More information on producing images can be found in section 6.

C.1.4  Using make

Here is a typical Makefile for translating a doc.tex source file into HTML. The file is first translated into doc.html by hevea, which also reads the specific style file macros.hva. Then, hacha cuts doc.html into several, doc001.html, doc002.html, etc. also producing the table of links file index.html.
HEVEA=hevea
HEVEAOPTS=
HACHA=hacha
#document base name
DOC=doc
index.html: $(DOC).html
        $(HACHA) -o index.html $(DOC).html

$(DOC).html: macros.hva $(DOC).tex
        $(HEVEA) $(HEVEAOPTS) macros.hva $(DOC).tex
clean:
        rm -f $(DOC).html index.html $(DOC)[0-9][0-9][0-9].html
Note that the clean rule removes all the doc001.html, doc002.html, etc. files produced by hacha.
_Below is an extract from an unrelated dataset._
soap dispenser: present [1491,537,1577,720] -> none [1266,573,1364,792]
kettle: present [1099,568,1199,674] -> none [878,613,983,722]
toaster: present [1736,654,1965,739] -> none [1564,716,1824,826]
When the image file feature is used, one can use the following, extended, Makefile:
HEVEA=hevea
HEVEAOPTS=
HACHA=hacha
IMAGEN=imagen
#document base name
DOC=doc
index.html: $(DOC).html
        $(HACHA) -o index.html $(DOC).html

$(DOC).html: macros.hva $(DOC).tex
        $(HEVEA) $(HEVEAOPTS) macros.hva $(DOC).tex
        $(MAKE) $(MFLAGS) $(DOC)001.gif

$(DOC)001.gif: $(DOC).image.tex
        $(IMAGEN) $(DOC)

clean:
        rm -f $(DOC).html index.html $(DOC)[0-9][0-9][0-9].html
        rm -f $(DOC).image.*
        rm -f $(DOC)[0-9][0-9][0-9].gif
Observe that the clean rule now also gets rid of doc.image.tex and of the various files produced by imagen.

With respect to the image file, hevea has the following behavior: when the content of doc.image.tex does not change from one run to the next, hevea does not replace the old file by a new one. As a consequence, the Makefile above will rebuild the images doc001.gif, doc002.gif, etc. only when the content of the LATEX source that is used to generate them has changed.